Page-level text extractions:
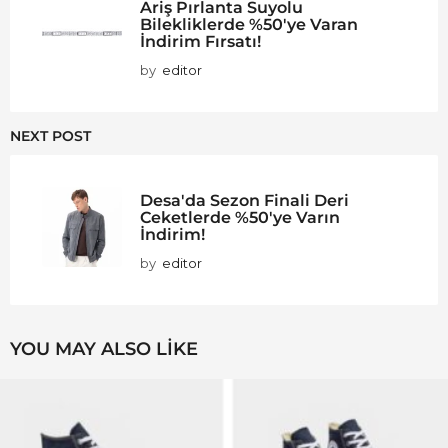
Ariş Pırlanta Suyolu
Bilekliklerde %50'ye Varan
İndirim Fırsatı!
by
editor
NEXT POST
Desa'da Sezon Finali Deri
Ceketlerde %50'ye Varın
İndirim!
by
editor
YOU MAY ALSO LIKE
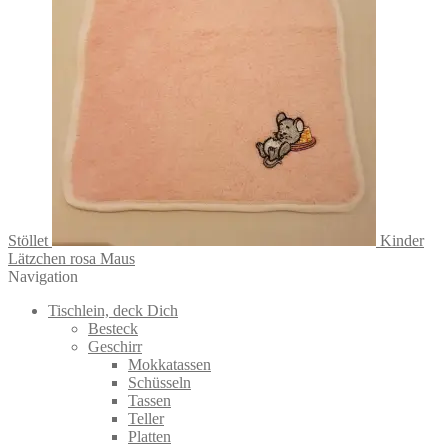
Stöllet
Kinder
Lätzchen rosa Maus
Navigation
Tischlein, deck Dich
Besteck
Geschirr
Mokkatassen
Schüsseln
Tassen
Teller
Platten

#### [WHAT TO PRODUCE]
Could the entries above be returned verbatim, with no pictures included?

#### [RESPONSE BOX]
Ariş Pırlanta Suyolu
Bilekliklerde %50'ye Varan
İndirim Fırsatı!
by
editor
NEXT POST
Desa'da Sezon Finali Deri
Ceketlerde %50'ye Varın
İndirim!
by
editor
YOU MAY ALSO LIKE
Stöllet
Kinder
Lätzchen rosa Maus
Navigation
Tischlein, deck Dich
Besteck
Geschirr
Mokkatassen
Schüsseln
Tassen
Teller
Platten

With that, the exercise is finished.